Consumers across the world remain firm in their belief that their shopping choices can make a positive difference for farmers and workers in developing countries, according to a new global survey of 17,000 consumers in 24 countries in 2011 conducted for Fairtrade International, Australasia, the EU, Switzerland, India, and South Africa.
Six out of ten consumers (59%) feel empowered to make a difference through their shopping choices. This conviction remains as strong as or stronger than at the outset of the global economic downturn in 2008 when the survey was first conducted.
“We think it’s great that people in Ireland are still amongst the leaders internationally in supporting Fairtrade. Irish people’s support obviously wasn’t just a Celtic Tiger thing – that’s something we can be proud of as a country.” said Peter Gaynor, Director, Fairtrade Ireland.
Consumers have high expectations of companies in combating poverty — 79 percent worldwide say companies can play an important role in reducing poverty through the way they do business. Their top concerns are fair pay for farmers and workers and product safety: a full 85 percent of consumers say these issues are important for companies and their suppliers in their dealings with poor countries.
Shoppers recognize Fairtrade’s role in enabling them to make a difference — Six in ten (58%) of those familiar with it say that the FAIRTRADE Certification Mark makes it easier for them to decide if products are ethically produced. More than six in ten consumers (64%) globally say they trust the FAIRTRADE Mark. Among consumers who recognize the FAIRTRADE Mark, nine in ten regard it as a trusted label.
Consumers understand Fairtrade’s role in providing clear benefits to farmers and workers. Sixty-four percent of those familiar with the FAIRTRADE Mark strongly associate it with helping farmers and workers in poor countries escape poverty.

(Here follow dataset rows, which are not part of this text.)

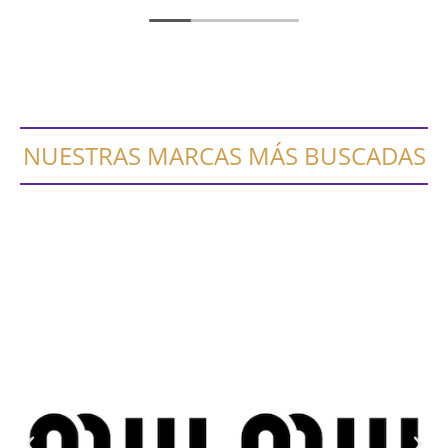
NUESTRAS MARCAS MÁS BUSCADAS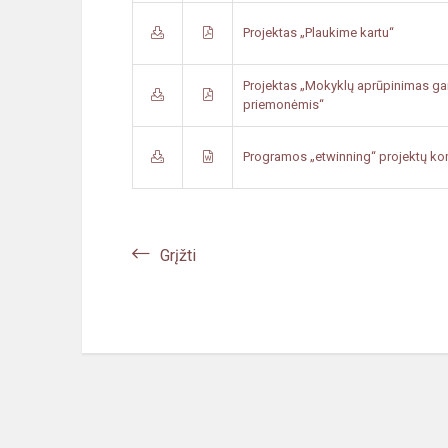
Projektas „Plaukime kartu“
Projektas „Mokyklų aprūpinimas ga
priemonėmis“
Programos „etwinning“ projektų ko
Grįžti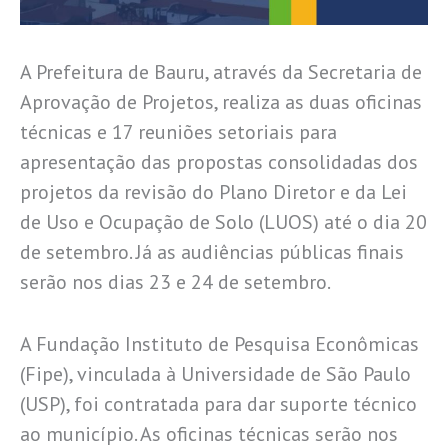
A Prefeitura de Bauru, através da Secretaria de
Aprovação de Projetos, realiza as duas oficinas
técnicas e 17 reuniões setoriais para
apresentação das propostas consolidadas dos
projetos da revisão do Plano Diretor e da Lei
de Uso e Ocupação de Solo (LUOS) até o dia 20
de setembro. Já as audiências públicas finais
serão nos dias 23 e 24 de setembro.
A Fundação Instituto de Pesquisa Econômicas
(Fipe), vinculada à Universidade de São Paulo
(USP), foi contratada para dar suporte técnico
ao município. As oficinas técnicas serão nos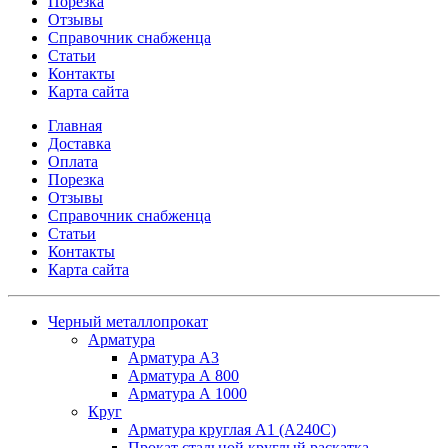
Порезка
Отзывы
Справочник снабженца
Статьи
Контакты
Карта сайта
Главная
Доставка
Оплата
Порезка
Отзывы
Справочник снабженца
Статьи
Контакты
Карта сайта
Черный металлопрокат
Арматура
Арматура А3
Арматура А 800
Арматура А 1000
Круг
Арматура круглая А1 (А240C)
Прокат стальной круглый раскатка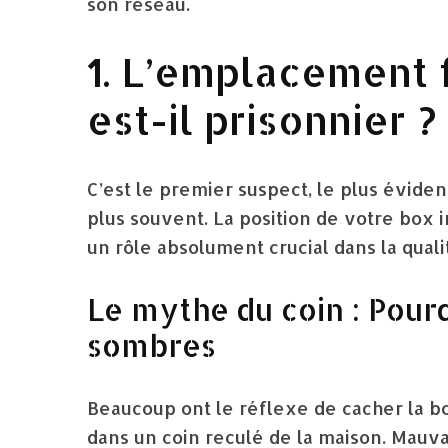
son réseau.
1. L’emplacement f
est-il prisonnier ?
C’est le premier suspect, le plus évident
plus souvent. La position de votre box i
un rôle absolument crucial dans la qualit
Le mythe du coin : Pourqu
sombres
Beaucoup ont le réflexe de cacher la bo
dans un coin reculé de la maison. Mauva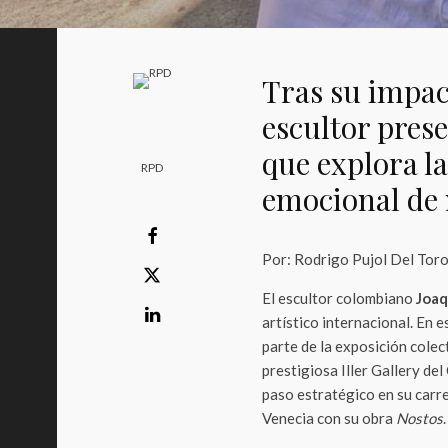
Tras su impact
escultor prese
que explora l
RPD
emocional de 
Por: Rodrigo Pujol Del Tor
El escultor colombiano
Joaq
artístico internacional. En e
parte de la exposición colec
prestigiosa Iller Gallery de
paso estratégico en su carre
Venecia con su obra
Nostos
.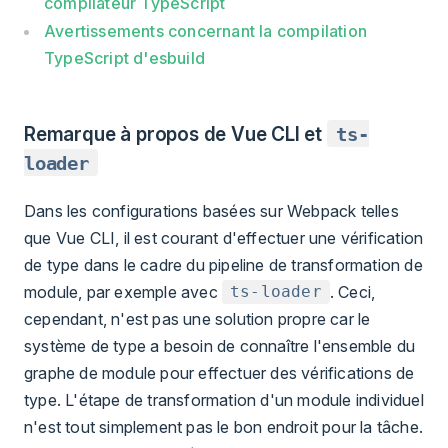
compilateur TypeScript
Avertissements concernant la compilation
TypeScript d'esbuild
Remarque à propos de Vue CLI et
ts-
loader
Dans les configurations basées sur Webpack telles
que Vue CLI, il est courant d'effectuer une vérification
de type dans le cadre du pipeline de transformation de
module, par exemple avec
. Ceci,
ts-loader
cependant, n'est pas une solution propre car le
système de type a besoin de connaître l'ensemble du
graphe de module pour effectuer des vérifications de
type. L'étape de transformation d'un module individuel
n'est tout simplement pas le bon endroit pour la tâche.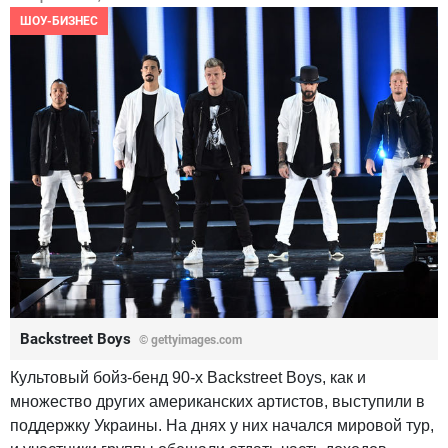
ШОУ-БИЗНЕС
Backstreet Boys
© gettyimages.com
Культовый бойз-бенд 90-х Backstreet Boys, как и
множество других американских артистов, выступили в
поддержку Украины. На днях у них начался мировой тур,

“This survey proves consumers do care about the people and the communities at the other end of the supply chain,” says Rob Cameron, Chief Executive of Fairtrade International. “They want to be sure that their everyday purchases reflect their values and they expect companies to reflect this need. We are taking up the challenge to grow Fairtrade still further so that even more farmers and workers can have better opportunities and more consumers can make the choices they believe in.”

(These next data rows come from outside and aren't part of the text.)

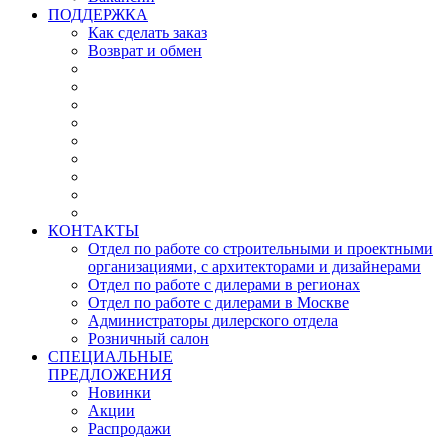
ПОДДЕРЖКА
Как сделать заказ
Возврат и обмен
КОНТАКТЫ
Отдел по работе со строительными и проектными
организациями, с архитекторами и дизайнерами
Отдел по работе с дилерами в регионах
Отдел по работе с дилерами в Москве
Администраторы дилерского отдела
Розничный салон
СПЕЦИАЛЬНЫЕ
ПРЕДЛОЖЕНИЯ
Новинки
Акции
Распродажи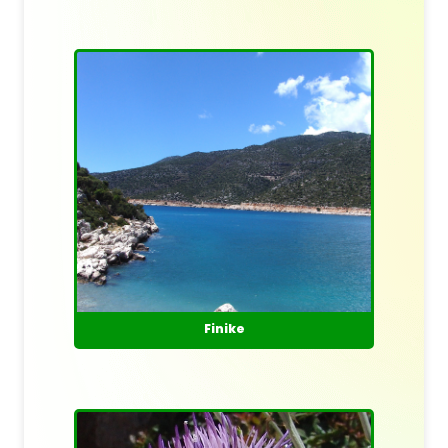
Finike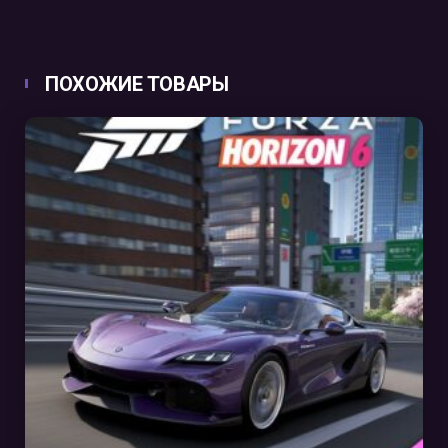
ПОХОЖИЕ ТОВАРЫ
В КОРЗИНУ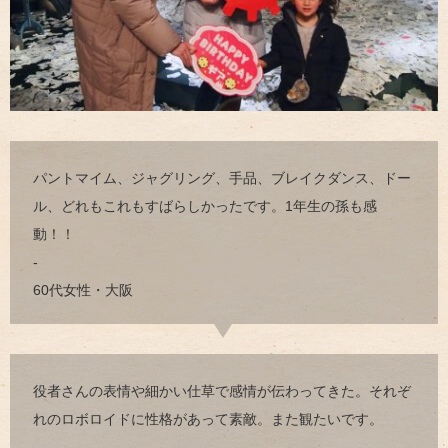
パントマイム、ジャグリング、手品、ブレイクダンス、ドー
ル、どれもこれもすばらしかったです。1年生の孫も感
動！！
-
60代女性・大阪
役者さんの表情や細かい仕草で感情が伝わってきた。それぞ
れのロボロイドに性格があって素敵。また観たいです。
-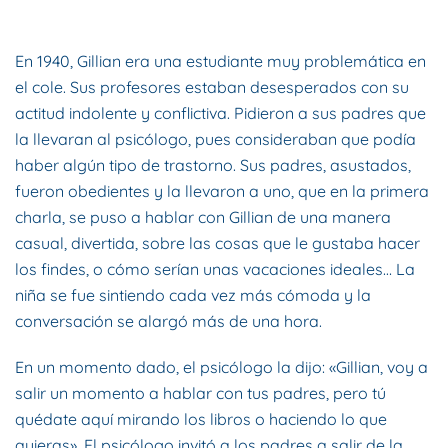
2022
. PUBLICADO EN
BLOG
.
En 1940, Gillian era una estudiante muy problemática en
el cole. Sus profesores estaban desesperados con su
actitud indolente y conflictiva. Pidieron a sus padres que
la llevaran al psicólogo, pues consideraban que podía
haber algún tipo de trastorno. Sus padres, asustados,
fueron obedientes y la llevaron a uno, que en la primera
charla, se puso a hablar con Gillian de una manera
casual, divertida, sobre las cosas que le gustaba hacer
los findes, o cómo serían unas vacaciones ideales… La
niña se fue sintiendo cada vez más cómoda y la
conversación se alargó más de una hora.
En un momento dado, el psicólogo la dijo: «Gillian, voy a
salir un momento a hablar con tus padres, pero tú
quédate aquí mirando los libros o haciendo lo que
quieras». El psicólogo invitó a los padres a salir de la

Irish, French, and South African shoppers feel the most empowered among all consumers, with around 70 percent believing that their shopping choices make a difference. The Irish also have the highest expectations of companies, as 89 percent emphasize the role of business in reducing poverty. More than 8 in 10 shoppers in Ireland, UK, Switzerland, Finland, and Austria report that they have seen the FAIRTRADE Mark.
“The survey shows that consumers are concerned about the well-being of farmers and workers abroad and want to make the right shopping choices. They see the FAIRTRADE Mark as a facilitator—a trusted brand that bridges the gap between consumers and producers,” says Caroline Holme, Research Director at GlobeScan.

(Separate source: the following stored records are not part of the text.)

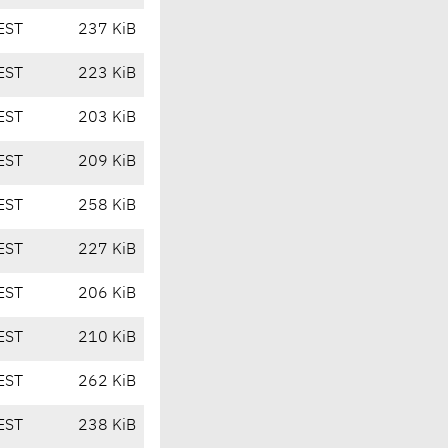
EST
237 KiB
EST
223 KiB
EST
203 KiB
EST
209 KiB
EST
258 KiB
EST
227 KiB
EST
206 KiB
EST
210 KiB
EST
262 KiB
EST
238 KiB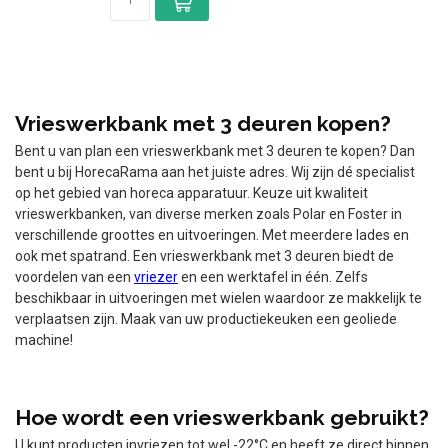
Vrieswerkbank met 3 deuren kopen?
Bent u van plan een vrieswerkbank met 3 deuren te kopen? Dan
bent u bij HorecaRama aan het juiste adres. Wij zijn dé specialist
op het gebied van horeca apparatuur. Keuze uit kwaliteit
vrieswerkbanken, van diverse merken zoals Polar en Foster in
verschillende groottes en uitvoeringen. Met meerdere lades en
ook met spatrand. Een vrieswerkbank met 3 deuren biedt de
voordelen van een
vriezer
en een werktafel in één. Zelfs
beschikbaar in uitvoeringen met wielen waardoor ze makkelijk te
verplaatsen zijn. Maak van uw productiekeuken een geoliede
machine!
Hoe wordt een vrieswerkbank gebruikt?
U kunt producten invriezen tot wel -22°C en heeft ze direct binnen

People are backing their beliefs with concrete action – shoppers spent €4.36 billion on Fairtrade products in 2010, an increase of 28 percent. Consumers tripled their Fairtrade purchases in Czech Republic (386%), South Africa (315%) and Australia and New Zealand (258%). Shoppers bought an impressive 47 percent more in Fairtrade’s largest market, the United Kingdom (UK).
“We are very happy to hear about the incredible support from consumers found in these survey results. We deeply appreciate the commitment from consumers around the world who care about our well-being and our lives. I offer thanks on behalf of the Fairtrade small-scale farmers of Latin America who I represent,” says Merling Preza, President of the Latin American and Caribbean Network for Small Fair Trade Producers (CLAC) and General Manager of the coffee cooperative PRODECOOP.
And that Tipperary lead in having one of the highest levels of support in the Country for Fairtrade is something to cheer in these recessionary times.